The tokenizer+parser approach has both advantages and disadvantages: - the structure of the solution is more complex (more elements) but each element is simpler - elements are easy to test, including automatic testing - it IS slow, but it gets better with reusing the same text and evaluating results lazily - due to generators and lazy evaluation, some work may be avoided - it is trivial to change white list and/or black list - it is trivial to have several white lists, several black lists and/or their combinations - it is trivial to add new parsers reusing tokenizer results
分词器+解析器方法既有优点也有缺点: - 解决方案的结构更复杂(更多元素),但每个元素更简单 - 元素易于测试,包括自动测试 - 它很慢,但通过重用会变得更好相同的文本和懒惰的评估结果 - 由于生成器和懒惰的评估,可以避免一些工作 - 更改白名单和/或黑名单是微不足道的 - 有几个白名单,几个黑名单和/或他们的微不足道组合 - 添加新的解析器重用标记器结果是微不足道的
Now to that thorny You Aint Gonna Need It question. Neither you are gonna need the solution to the original question, unless it is a part of a bigger task. And that bigger task should dictate the best approach.
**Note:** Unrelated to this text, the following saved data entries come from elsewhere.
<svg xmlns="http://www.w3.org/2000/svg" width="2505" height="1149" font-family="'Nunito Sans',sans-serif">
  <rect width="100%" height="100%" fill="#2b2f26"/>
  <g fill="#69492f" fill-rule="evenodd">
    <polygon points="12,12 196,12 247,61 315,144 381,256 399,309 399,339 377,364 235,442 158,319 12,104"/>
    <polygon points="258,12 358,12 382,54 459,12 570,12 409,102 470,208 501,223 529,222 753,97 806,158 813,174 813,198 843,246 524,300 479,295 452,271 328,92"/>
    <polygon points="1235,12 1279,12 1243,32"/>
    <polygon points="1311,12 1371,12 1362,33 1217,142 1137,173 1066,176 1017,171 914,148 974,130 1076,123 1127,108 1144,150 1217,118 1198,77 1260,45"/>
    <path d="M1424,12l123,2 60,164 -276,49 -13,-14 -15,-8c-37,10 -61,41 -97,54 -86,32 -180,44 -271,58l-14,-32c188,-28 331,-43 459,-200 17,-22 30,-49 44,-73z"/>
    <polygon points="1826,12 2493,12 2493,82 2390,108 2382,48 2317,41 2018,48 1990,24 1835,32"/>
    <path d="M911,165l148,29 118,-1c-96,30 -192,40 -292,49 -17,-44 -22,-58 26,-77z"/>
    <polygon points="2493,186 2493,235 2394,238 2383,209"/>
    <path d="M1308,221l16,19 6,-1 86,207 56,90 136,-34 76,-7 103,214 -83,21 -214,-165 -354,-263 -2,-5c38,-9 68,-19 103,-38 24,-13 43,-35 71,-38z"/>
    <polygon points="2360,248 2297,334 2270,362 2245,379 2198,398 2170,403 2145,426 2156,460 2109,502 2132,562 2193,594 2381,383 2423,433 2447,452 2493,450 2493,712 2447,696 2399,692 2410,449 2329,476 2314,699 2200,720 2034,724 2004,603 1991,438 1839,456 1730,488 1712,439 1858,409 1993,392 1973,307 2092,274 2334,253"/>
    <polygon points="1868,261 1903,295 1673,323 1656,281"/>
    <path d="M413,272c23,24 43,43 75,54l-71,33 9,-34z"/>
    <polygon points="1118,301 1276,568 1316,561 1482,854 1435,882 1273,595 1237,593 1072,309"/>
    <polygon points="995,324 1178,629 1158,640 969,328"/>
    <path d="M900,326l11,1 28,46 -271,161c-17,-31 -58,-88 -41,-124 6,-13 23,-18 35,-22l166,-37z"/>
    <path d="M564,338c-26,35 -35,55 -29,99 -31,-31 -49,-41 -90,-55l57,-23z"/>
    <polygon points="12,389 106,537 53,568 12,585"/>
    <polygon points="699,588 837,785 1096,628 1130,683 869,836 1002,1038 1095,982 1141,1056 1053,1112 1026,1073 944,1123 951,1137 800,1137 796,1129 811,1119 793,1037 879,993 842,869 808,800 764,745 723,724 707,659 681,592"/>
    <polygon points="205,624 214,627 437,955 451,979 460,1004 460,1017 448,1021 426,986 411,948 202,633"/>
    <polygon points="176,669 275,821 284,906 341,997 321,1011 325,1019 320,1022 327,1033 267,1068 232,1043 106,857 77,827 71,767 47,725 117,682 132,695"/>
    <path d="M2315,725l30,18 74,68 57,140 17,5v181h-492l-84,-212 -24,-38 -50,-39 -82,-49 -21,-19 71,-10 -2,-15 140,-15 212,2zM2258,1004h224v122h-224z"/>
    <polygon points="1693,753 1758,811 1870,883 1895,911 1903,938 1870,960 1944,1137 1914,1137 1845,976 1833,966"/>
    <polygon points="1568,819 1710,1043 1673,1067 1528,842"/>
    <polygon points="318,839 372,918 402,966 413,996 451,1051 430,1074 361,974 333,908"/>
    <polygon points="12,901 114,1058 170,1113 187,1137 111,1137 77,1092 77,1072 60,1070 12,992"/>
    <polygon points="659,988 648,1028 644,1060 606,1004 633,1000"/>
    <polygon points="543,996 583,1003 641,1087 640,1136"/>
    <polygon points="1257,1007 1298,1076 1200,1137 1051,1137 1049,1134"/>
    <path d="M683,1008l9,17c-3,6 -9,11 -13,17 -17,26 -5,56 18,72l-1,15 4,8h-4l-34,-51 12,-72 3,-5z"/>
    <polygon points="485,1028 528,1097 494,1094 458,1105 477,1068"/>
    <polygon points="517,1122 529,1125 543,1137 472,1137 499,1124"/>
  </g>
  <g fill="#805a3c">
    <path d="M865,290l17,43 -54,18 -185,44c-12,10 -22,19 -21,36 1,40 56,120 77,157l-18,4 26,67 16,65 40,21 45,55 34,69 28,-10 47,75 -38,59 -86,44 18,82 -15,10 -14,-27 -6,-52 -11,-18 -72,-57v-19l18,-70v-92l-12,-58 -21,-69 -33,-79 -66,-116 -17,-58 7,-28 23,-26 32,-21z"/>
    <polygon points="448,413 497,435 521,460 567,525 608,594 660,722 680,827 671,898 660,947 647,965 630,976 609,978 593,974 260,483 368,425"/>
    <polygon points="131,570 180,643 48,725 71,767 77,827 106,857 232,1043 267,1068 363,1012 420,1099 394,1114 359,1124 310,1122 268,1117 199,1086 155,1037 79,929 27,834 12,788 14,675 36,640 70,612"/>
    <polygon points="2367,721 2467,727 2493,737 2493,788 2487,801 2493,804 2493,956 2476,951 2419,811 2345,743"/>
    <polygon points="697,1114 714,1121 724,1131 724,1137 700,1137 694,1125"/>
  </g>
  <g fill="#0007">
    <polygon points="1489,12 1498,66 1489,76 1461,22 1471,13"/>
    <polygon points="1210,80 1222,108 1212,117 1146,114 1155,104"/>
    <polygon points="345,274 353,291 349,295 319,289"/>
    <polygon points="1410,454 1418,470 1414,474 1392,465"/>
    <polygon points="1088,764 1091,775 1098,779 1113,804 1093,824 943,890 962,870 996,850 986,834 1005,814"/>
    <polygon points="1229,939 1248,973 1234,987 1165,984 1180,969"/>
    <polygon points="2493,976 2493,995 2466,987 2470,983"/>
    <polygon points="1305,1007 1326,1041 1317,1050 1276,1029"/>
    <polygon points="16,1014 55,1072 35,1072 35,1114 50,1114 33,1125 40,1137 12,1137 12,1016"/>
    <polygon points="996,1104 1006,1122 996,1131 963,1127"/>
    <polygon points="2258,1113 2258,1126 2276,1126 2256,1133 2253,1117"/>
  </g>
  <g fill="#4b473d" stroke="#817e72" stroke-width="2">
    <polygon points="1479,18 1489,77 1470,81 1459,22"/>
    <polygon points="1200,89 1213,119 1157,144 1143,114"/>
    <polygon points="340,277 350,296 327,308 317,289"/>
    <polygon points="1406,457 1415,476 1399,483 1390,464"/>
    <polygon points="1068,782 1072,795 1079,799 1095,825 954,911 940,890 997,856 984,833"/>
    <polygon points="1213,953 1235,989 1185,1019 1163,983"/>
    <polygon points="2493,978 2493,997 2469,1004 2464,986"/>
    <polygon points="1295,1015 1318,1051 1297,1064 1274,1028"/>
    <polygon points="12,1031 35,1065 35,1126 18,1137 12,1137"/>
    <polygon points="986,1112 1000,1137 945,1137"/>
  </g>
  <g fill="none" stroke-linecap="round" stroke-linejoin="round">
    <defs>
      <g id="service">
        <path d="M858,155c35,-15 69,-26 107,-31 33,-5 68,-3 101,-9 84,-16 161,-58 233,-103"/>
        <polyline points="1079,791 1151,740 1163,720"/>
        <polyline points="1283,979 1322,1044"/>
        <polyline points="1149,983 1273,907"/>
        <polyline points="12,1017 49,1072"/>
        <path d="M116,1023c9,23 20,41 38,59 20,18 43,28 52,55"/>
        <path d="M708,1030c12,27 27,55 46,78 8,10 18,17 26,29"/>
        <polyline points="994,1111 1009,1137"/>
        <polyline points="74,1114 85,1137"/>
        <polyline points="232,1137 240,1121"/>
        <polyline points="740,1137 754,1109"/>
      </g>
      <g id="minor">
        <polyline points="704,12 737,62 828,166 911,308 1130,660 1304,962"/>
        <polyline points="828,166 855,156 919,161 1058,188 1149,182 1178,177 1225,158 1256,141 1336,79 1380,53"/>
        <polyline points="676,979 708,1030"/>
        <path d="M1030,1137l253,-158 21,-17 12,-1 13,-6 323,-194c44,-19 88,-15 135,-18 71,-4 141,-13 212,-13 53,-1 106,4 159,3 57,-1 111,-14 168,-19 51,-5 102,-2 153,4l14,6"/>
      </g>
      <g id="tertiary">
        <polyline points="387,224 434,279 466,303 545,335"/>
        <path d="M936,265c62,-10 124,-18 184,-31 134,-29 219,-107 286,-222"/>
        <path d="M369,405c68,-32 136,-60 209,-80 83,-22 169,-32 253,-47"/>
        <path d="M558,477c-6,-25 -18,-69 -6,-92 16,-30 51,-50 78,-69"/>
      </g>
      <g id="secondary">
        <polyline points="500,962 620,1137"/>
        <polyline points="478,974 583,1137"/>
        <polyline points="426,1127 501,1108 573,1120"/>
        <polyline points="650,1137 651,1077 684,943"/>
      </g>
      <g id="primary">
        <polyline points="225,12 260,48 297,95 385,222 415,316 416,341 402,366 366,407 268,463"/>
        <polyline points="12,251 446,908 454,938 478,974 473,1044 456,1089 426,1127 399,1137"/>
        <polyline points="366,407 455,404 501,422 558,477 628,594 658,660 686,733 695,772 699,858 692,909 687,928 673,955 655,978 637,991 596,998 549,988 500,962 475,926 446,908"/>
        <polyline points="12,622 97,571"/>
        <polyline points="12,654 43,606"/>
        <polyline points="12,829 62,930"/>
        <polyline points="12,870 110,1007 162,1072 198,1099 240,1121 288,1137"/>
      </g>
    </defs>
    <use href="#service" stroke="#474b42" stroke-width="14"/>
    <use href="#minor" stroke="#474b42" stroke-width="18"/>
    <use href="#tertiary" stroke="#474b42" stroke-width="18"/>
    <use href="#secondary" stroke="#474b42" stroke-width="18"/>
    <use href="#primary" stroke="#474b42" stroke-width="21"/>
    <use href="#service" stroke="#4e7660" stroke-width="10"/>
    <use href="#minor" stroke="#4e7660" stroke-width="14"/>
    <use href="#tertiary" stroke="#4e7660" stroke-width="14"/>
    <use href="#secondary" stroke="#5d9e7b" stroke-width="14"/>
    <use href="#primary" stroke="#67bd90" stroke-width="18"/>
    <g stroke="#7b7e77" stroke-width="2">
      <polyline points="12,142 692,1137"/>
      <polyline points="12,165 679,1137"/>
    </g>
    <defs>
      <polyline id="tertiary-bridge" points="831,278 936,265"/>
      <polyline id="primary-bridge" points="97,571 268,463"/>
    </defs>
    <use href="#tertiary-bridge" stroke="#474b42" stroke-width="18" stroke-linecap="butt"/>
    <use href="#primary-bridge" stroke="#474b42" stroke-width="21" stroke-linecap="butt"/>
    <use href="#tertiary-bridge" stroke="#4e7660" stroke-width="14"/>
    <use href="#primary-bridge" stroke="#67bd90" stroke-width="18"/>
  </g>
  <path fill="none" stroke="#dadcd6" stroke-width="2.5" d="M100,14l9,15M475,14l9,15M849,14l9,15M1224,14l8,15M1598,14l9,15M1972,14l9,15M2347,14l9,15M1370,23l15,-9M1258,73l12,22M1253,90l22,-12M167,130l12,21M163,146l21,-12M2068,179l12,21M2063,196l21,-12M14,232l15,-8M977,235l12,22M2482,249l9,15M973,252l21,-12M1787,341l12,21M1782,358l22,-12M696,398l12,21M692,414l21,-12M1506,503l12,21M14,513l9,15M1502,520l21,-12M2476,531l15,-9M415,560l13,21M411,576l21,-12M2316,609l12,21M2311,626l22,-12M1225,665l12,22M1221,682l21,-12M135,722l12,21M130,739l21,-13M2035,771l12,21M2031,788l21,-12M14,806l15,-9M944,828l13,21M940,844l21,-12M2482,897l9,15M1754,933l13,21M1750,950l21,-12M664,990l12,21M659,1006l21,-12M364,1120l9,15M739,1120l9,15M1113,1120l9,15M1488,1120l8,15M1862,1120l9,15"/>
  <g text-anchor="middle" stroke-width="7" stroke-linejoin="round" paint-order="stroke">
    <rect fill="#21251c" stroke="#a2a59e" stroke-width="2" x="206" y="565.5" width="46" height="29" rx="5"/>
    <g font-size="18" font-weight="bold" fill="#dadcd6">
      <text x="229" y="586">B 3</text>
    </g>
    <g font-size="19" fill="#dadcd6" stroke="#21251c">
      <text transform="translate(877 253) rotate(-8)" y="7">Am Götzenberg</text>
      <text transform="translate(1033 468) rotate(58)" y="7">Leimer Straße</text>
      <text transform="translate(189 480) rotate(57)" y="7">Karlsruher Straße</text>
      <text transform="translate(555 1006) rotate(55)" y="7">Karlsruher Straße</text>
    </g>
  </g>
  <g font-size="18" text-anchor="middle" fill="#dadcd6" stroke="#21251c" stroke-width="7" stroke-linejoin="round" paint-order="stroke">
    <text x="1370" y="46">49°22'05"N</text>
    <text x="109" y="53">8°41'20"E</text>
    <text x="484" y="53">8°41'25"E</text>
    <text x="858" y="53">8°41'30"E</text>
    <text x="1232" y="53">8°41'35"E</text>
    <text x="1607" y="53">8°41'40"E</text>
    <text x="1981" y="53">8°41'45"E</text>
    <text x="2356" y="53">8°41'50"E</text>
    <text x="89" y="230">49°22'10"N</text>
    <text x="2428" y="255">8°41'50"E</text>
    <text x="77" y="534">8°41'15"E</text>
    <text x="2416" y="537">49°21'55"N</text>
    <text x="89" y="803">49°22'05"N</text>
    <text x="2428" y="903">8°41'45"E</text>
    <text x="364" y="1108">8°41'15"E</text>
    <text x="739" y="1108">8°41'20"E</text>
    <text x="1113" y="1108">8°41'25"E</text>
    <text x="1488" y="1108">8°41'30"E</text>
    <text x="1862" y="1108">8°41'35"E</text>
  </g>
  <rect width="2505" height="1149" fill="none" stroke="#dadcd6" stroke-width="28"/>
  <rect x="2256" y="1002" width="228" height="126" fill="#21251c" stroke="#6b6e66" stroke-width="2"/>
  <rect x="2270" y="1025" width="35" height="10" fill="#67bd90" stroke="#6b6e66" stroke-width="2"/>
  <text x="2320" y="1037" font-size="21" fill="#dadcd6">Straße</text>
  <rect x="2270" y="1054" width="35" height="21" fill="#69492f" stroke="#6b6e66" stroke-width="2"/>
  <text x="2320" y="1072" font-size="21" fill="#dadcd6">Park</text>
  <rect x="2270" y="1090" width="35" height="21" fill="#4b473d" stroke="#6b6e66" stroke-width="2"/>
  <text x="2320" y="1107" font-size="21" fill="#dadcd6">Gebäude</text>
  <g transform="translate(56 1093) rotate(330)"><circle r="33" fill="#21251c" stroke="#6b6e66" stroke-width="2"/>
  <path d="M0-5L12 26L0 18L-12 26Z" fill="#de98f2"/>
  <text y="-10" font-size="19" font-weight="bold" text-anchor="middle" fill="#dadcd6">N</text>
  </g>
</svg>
现在到那个棘手的你不会需要它的问题。您也不需要原始问题的解决方案,除非它是更大任务的一部分。更大的任务应该决定最好的方法。
Update: There is a good discussion of regualr expressions in lexing and parsing at http://commandcenter.blogspot.ru/2011/08/regular-expressions-in-lexing-and.html. I'll summarize it with a quote
更新:在http://commandcenter.blogspot.ru/2011/08/regular-expressions-in-lexing-and.html 上对词法分析中的 regualr 表达式进行了很好的讨论。我会用报价来总结它
Encouraging regular expressions as a panacea for all text processing problems is not only lazy and poor engineering, it also reinforces their use by people who shouldn't be using them at all.
鼓励将正则表达式作为解决所有文本处理问题的灵丹妙药不仅是懒惰和糟糕的工程,而且还加强了那些根本不应该使用它们的人的使用。